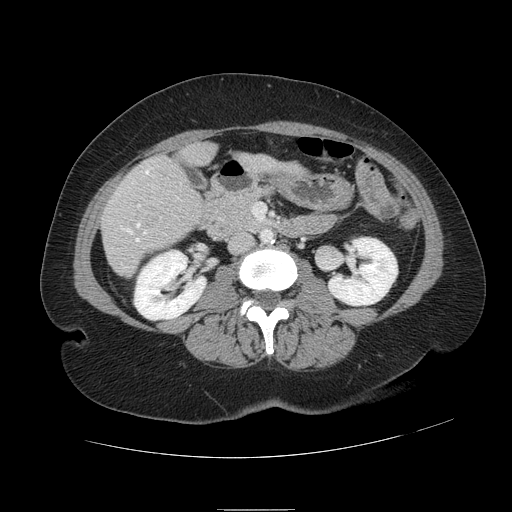
Contrast-enhanced abdominal CT, one axial slice. Position 28 of 121 along the scan axis. Soft-tissue window (W 400 / L 40 HU). 2.5 mm slice thickness. 512 × 512 image matrix, field of view 400 × 400 mm. Case-level facts recorded for this patient, not image findings: patient: male, age 57 years at operation; diagnosis: colorectal cancer liver metastases, imaged before liver resection; multiple liver metastases: yes; largest metastasis: 6.3 cm; disease in both lobes: no.
Annotated regions visible in this slice (expert manual segmentation):
- hepatic veins: bounding box (x1, y1, x2, y2) in pixels: (124, 171, 149, 242)
- liver: (102, 145, 270, 276)
- planned liver remnant (the part of the liver to remain after resection): (184, 145, 270, 169)
- portal vein (with intrahepatic branches): (138, 205, 140, 208)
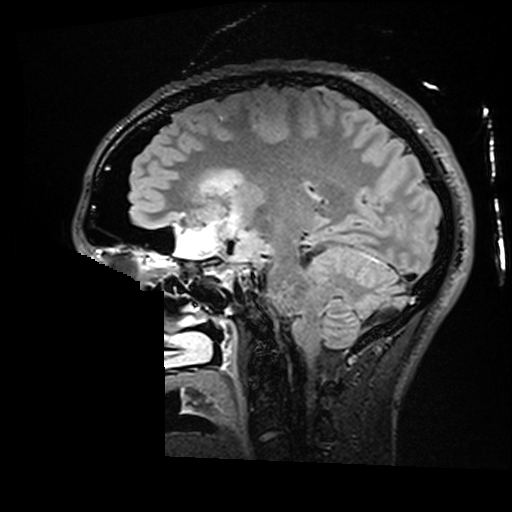
Brain MRI from a brain-tumour surgery series, one sagittal slice; position 100 of 176 along the scan axis; T2 FLAIR; 1 mm slice thickness; 512 × 512 image matrix, field of view 250 × 250 mm. Case-level facts recorded for this patient, not image findings: histopathology: Astrocytoma; WHO grade: 2; IDH mutation: yes.
Annotated regions visible in this slice (outlined manually by an expert reader):
- residual tumour: box from (x=201, y=171) to (x=243, y=194) px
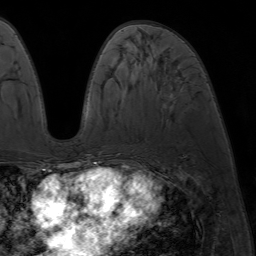
Breast MRI (dynamic contrast-enhanced), one axial slice; slice 29 of 64 in the series (ordered by position); cropped to one breast; dynamic contrast-enhanced series, time point 2 of 7 at this slice position (early post-contrast); 1.5 T; TE 4.2 ms, TR 6.8 ms; 2.5 mm slice thickness; 256 × 256 image matrix, field of view 230 × 230 mm. Female patient.
Structures marked on this image (semi-automatic segmentation, software-assisted and operator-edited):
- enhancing-tissue mask used for the functional tumour volume (all voxels passing the contrast-enhancement thresholds inside the analysis volume; usually the tumour): box from (x=86, y=162) to (x=94, y=173) px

++++

◆ What you need to do
Above this task is a listing with pictures in it. Retype only the lines from the one containing "Annotated regions visible in this slice (expert" through the one containing "- residual tumour: box", both included, and not the pictures.

◆ Exercise response
Annotated regions visible in this slice (expert manual segmentation):
- hepatic veins: bounding box (x1, y1, x2, y2) in pixels: (124, 171, 149, 242)
- liver: (102, 145, 270, 276)
- planned liver remnant (the part of the liver to remain after resection): (184, 145, 270, 169)
- portal vein (with intrahepatic branches): (138, 205, 140, 208)
Brain MRI from a brain-tumour surgery series, one sagittal slice; position 100 of 176 along the scan axis; T2 FLAIR; 1 mm slice thickness; 512 × 512 image matrix, field of view 250 × 250 mm. Case-level facts recorded for this patient, not image findings: histopathology: Astrocytoma; WHO grade: 2; IDH mutation: yes.
Annotated regions visible in this slice (outlined manually by an expert reader):
- residual tumour: box from (x=201, y=171) to (x=243, y=194) px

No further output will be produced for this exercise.